Saved entries:

━━━━━━━━━━━━━━━━━━━━━━━━━━━━━━

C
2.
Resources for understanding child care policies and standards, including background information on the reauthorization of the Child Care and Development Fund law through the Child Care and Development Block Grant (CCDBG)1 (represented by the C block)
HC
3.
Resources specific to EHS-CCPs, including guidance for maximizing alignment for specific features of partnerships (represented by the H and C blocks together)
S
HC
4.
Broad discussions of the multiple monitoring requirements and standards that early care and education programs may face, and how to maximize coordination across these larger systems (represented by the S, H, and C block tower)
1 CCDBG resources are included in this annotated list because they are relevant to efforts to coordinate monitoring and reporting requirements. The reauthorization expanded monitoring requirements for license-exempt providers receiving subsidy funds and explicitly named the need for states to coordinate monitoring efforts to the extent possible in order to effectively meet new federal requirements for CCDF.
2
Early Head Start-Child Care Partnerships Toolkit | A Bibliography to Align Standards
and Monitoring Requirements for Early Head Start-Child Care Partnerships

━━━━━━━━━━━━━━━━━━━━━━━━━━━━━━

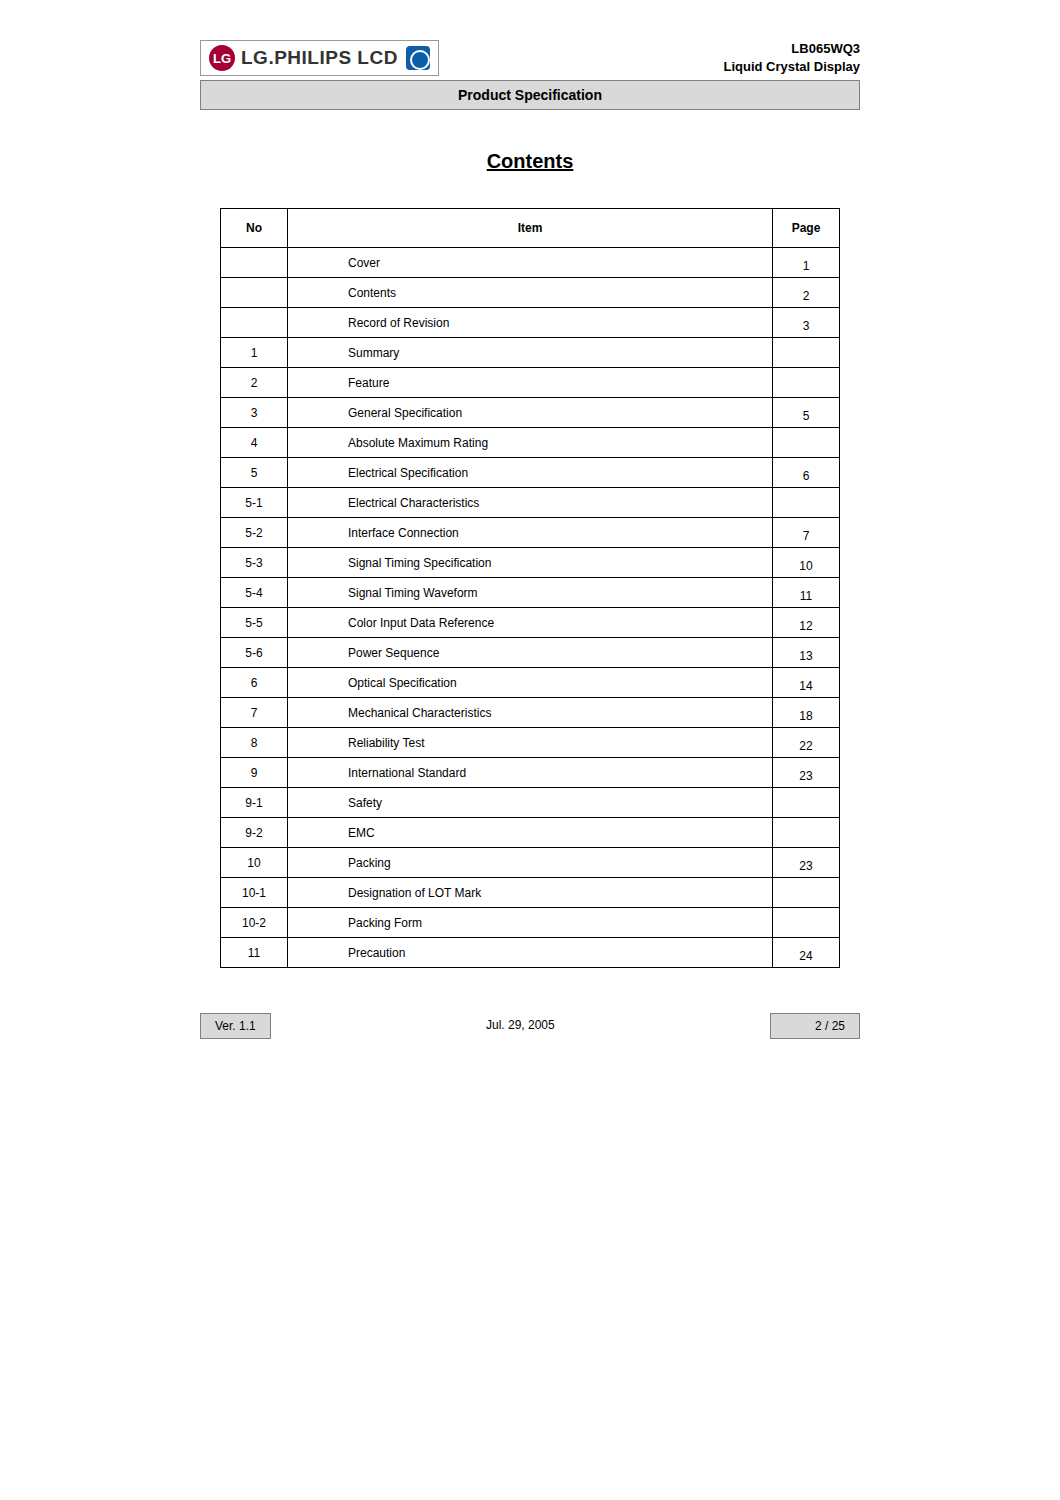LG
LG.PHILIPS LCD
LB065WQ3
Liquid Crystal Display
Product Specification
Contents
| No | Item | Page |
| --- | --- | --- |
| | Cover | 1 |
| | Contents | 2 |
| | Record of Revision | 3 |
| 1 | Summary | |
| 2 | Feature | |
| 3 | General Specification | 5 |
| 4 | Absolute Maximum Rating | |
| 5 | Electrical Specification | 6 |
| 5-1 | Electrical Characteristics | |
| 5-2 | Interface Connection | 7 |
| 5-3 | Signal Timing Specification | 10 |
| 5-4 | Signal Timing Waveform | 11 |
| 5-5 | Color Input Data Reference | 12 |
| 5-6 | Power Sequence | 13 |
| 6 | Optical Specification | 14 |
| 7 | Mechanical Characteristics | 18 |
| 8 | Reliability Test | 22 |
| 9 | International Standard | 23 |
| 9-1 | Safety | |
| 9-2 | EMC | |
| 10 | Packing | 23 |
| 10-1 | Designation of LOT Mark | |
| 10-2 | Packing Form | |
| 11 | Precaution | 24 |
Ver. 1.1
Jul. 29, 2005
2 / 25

━━━━━━━━━━━━━━━━━━━━━━━━━━━━━━

▶ [Exercise goal]
Copy only this part of the entries above: the line with "1 CCDBG resources", the line with "and Monitoring Requirements", and the lines between, all exactly as written.

▶ [Output below]
1 CCDBG resources are included in this annotated list because they are relevant to efforts to coordinate monitoring and reporting requirements. The reauthorization expanded monitoring requirements for license-exempt providers receiving subsidy funds and explicitly named the need for states to coordinate monitoring efforts to the extent possible in order to effectively meet new federal requirements for CCDF.
2
Early Head Start-Child Care Partnerships Toolkit | A Bibliography to Align Standards
and Monitoring Requirements for Early Head Start-Child Care Partnerships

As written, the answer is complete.